23andMe, like many others, believes that individuals have a right to access their own genetic information and that personal genetics will pave the way for significant advances in healthcare. These beliefs fueled the development of our direct access Personal Genome Service® and 23andWe, our web-based, participant-driven research platform. As for any other new industry
or technology, however, there are concerns about the validity, accuracy, and applicability of the services and information that companies in the direct-to-consumer genetic testing industry provide. 23andMe supports thoughtful regulation that ensures consumers receive high quality information and enables, rather than inhibits, innovation.

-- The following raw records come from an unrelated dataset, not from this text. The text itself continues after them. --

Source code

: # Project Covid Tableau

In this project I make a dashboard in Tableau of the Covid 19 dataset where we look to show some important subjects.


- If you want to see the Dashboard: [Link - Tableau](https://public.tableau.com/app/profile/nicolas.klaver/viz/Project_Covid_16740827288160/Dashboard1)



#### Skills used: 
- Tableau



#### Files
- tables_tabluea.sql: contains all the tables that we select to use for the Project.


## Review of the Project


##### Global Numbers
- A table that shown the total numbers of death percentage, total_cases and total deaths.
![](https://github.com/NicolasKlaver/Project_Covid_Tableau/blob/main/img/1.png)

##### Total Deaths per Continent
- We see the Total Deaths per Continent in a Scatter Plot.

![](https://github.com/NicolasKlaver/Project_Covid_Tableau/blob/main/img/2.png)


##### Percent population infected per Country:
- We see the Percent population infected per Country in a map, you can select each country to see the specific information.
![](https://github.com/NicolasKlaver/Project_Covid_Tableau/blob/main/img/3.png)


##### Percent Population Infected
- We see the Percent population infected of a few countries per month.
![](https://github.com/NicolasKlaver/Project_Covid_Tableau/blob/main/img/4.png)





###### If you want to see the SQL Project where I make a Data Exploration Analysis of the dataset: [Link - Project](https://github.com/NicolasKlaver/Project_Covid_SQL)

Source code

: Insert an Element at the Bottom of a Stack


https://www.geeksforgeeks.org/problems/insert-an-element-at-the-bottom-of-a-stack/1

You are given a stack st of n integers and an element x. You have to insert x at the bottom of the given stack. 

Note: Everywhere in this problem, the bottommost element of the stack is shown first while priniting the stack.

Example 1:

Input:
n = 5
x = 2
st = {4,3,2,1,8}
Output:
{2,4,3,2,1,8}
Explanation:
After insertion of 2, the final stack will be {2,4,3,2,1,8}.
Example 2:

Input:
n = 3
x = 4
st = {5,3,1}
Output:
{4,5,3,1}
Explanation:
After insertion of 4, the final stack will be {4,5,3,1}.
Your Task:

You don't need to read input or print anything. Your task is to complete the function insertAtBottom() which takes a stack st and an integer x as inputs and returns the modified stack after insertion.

Over the next two days, the FDA is hosting an Advisory Panel Meeting to address a number of questions related to clinical genetic tests that are marketed and provided directly to consumers. The FDA will be hearing the ideas and perspectives primarily of the Molecular and Clinical Genetics Panel of the Medical Devices Advisory Committee, which include voting members and temporary members added for this meeting. In addition, the FDA has invited several speakers to present background information and their views on this topic, and has provided for one hour each day for public comment.
It is during the public comment period that 23andMe will be giving two presentations. This afternoon, 23andMe’s General Counsel Ashley Gould will speak about our position on the subject matter the panel will be addressing as well as our broad requests for the panel’s consideration. 23andMe’s Senior Director of Regulatory Affairs & Quality Assurance, Rose Romeo, will present tomorrow afternoon on considerations for risk mitigation and thoughts on regulatory frameworks moving forward. Slides from both of their presentations can be viewed below. The agenda and other background material are available at the FDA website, including public comments.
Much of the complexity in discussing regulation of genetic testing stems from the brisk evolution of technologies in this area. The first draft sequence of the human genome was first published only 10 years ago, and companies are now sequencing full genomes on demand at increasingly affordable prices. In our presentations, we take the position that all genetic testing services, whether ordered by a physician or offered through direct access, should adhere to the same standards. We simultaneously request that the FDA consider redefining and establishing regulatory standards, including some fundamental definitions, to accommodate large-scale genetic testing and support innovation of its technologies and applications. We also request that regulation be based upon evidence and not fear of potential harm to individuals which, to date, has not been demonstrated. In fact, growing numbers of participating individuals and independent studies focused on this issue provide preliminary evidence that the vast majority of people understand the information presented and experience no significant negative effects.
23andMe has been proactively collaborating with the FDA and remains committed to finding a path forward that benefits everyone. The addition of Rose Romeo to our team, who has extensive regulatory experience and is eager to help us forge that path, attests to the strength of that commitment. We look forward to working together with a wide variety of agencies, organizations, and the medical community at large to establish the regulatory and functional frameworks that will ensure consumers and healthcare professionals have access to genetic information that is clear, useful, and engaging.